Former Facebook data scientist Sophie Zhang detailed multiple examples of the company’s failures to effectively deal with political misinformation around the world in a blistering memo obtained by BuzzFeed News.

One of Zhang’s many revelations: the scale of inauthentic activity surrounding the 2018 US elections was greater than Facebook had previously disclosed.

“We ended up removing 10.5 million fake reactions and fans from high-profile politicians in Brazil and the U.S. in the 2018 elections – major politicians of all persuasions in Brazil, and a number of lower-level politicians in the United States,” she wrote in the memo, according to BuzzFeed News.

Facebook did not immediately respond to a request for comment on the memo or the extent of inauthentic behavior during the 2018 US elections.

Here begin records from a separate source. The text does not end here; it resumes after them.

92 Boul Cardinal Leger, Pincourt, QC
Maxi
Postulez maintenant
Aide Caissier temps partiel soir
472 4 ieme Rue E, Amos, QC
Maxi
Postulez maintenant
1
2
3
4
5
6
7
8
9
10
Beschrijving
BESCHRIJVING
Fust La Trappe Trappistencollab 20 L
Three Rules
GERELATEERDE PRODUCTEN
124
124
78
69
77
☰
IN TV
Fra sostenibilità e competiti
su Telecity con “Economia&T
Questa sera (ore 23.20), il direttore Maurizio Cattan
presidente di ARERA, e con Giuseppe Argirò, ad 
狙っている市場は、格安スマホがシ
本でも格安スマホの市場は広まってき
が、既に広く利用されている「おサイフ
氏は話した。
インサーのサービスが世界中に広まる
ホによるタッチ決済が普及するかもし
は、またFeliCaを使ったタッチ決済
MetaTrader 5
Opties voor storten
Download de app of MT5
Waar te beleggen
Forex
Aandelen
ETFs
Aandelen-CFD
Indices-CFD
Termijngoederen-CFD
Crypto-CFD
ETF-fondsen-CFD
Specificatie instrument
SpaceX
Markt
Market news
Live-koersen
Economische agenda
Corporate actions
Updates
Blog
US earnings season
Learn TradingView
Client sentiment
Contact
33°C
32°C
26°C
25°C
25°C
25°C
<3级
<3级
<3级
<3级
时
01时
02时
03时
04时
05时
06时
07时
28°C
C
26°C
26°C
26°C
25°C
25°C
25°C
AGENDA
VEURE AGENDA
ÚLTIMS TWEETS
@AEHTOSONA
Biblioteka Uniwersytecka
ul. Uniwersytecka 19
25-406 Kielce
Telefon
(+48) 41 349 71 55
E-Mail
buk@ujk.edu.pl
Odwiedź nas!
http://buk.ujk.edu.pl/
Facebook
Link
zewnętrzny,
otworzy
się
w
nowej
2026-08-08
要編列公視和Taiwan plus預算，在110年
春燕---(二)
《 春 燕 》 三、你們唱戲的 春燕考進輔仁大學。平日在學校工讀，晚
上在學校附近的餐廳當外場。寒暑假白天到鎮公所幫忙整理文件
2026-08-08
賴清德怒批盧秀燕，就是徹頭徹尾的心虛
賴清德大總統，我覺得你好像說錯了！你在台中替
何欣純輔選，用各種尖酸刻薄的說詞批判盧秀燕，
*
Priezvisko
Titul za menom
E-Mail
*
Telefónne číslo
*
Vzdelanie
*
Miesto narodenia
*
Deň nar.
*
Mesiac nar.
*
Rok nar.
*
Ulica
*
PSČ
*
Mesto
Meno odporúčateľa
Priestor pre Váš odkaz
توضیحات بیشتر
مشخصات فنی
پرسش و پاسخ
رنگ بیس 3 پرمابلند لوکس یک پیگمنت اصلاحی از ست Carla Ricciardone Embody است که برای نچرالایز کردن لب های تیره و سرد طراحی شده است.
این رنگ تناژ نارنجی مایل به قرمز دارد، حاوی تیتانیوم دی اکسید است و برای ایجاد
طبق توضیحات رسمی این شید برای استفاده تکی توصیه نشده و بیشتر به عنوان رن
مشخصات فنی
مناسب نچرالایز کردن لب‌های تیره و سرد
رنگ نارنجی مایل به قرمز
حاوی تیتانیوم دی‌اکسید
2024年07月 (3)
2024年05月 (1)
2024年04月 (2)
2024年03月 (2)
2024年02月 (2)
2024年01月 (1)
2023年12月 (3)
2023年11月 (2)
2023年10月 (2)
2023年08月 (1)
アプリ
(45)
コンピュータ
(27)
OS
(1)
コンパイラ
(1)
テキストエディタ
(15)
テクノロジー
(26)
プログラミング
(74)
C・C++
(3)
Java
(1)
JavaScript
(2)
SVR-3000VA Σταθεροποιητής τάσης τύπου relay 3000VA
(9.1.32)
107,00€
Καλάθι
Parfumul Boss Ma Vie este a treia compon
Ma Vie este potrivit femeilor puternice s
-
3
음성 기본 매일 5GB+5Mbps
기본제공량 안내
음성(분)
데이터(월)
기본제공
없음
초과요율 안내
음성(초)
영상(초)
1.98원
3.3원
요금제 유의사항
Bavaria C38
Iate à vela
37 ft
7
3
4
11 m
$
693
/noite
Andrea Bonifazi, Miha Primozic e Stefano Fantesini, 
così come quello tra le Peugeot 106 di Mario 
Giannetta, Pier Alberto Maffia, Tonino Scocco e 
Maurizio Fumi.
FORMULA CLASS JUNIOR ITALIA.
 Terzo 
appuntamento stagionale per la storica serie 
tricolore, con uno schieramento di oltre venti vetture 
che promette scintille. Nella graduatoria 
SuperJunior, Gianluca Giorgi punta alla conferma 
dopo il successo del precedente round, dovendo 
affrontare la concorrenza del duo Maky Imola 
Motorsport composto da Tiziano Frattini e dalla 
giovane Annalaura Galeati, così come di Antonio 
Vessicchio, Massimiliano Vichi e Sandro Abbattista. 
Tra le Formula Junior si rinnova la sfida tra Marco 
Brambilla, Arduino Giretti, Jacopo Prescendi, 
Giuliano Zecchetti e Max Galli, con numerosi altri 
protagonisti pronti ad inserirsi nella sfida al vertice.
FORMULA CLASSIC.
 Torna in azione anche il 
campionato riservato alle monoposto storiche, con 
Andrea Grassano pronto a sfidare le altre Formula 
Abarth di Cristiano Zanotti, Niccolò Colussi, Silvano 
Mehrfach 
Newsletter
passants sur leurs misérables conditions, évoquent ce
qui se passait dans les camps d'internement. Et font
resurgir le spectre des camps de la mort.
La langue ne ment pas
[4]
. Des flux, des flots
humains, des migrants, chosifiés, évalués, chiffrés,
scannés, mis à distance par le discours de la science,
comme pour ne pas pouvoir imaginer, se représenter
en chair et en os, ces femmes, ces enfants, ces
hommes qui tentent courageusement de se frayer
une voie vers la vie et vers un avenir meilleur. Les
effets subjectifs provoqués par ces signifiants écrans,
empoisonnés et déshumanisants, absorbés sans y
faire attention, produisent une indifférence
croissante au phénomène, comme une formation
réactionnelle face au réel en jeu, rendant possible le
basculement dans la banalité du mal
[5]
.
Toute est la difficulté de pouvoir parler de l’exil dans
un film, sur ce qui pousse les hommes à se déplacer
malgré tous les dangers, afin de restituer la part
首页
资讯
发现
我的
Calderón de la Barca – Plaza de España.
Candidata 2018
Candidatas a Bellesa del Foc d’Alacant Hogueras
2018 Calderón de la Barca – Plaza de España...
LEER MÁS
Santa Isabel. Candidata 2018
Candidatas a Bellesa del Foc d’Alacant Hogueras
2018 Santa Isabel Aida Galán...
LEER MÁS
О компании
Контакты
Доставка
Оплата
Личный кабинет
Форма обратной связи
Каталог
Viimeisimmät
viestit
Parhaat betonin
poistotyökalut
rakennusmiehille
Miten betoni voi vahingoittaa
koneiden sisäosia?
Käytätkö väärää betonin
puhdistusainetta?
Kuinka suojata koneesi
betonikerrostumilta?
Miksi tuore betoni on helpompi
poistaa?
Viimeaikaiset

Zhang, who for nearly three years helped Facebook detect and deal with things like “fake engagement” and “bots influencing elections,” according to her LinkedIn profile, revealed a pattern of Facebook not having enough resources to deal with the scope of misinformation on the site and, as a result, focusing on certain parts of the world and types of content.

“There was so much violating behavior worldwide that it was left to my personal assessment of which cases to further investigate,” Zhang wrote, saying the company tended to care more about “priority regions like the United States and Western Europe,” BuzzFeed News reported.

Yet Zhang’s memo reportedly gave detailed accounts about efforts by both government employees and malicious actors to sway elections in countries other than the US, including Honduras, Ukraine, Azerbaijan, India, Bolivia, Ecuador, and Brazil — though she said the company didn’t take action as aggressively in those cases. 

Zhang also said, according to BuzzFeed News, that Facebook placed more emphasis on addressing “spam” and issues likely to cause a PR headache for the company instead of ensuring the integrity of elections in smaller countries, telling her “human resources are limited” when she urged the company to do more about political misinformation.

The memo indicates that Facebook continues to have massive challenges ahead of it when it comes to dealing with misinformation, particularly concerning political and social issues, even as it faces growing criticism over its slow and inconsistent responses to recent events like deadly shootings in Kenosha and false claims about mail-in voting by US President Donald Trump.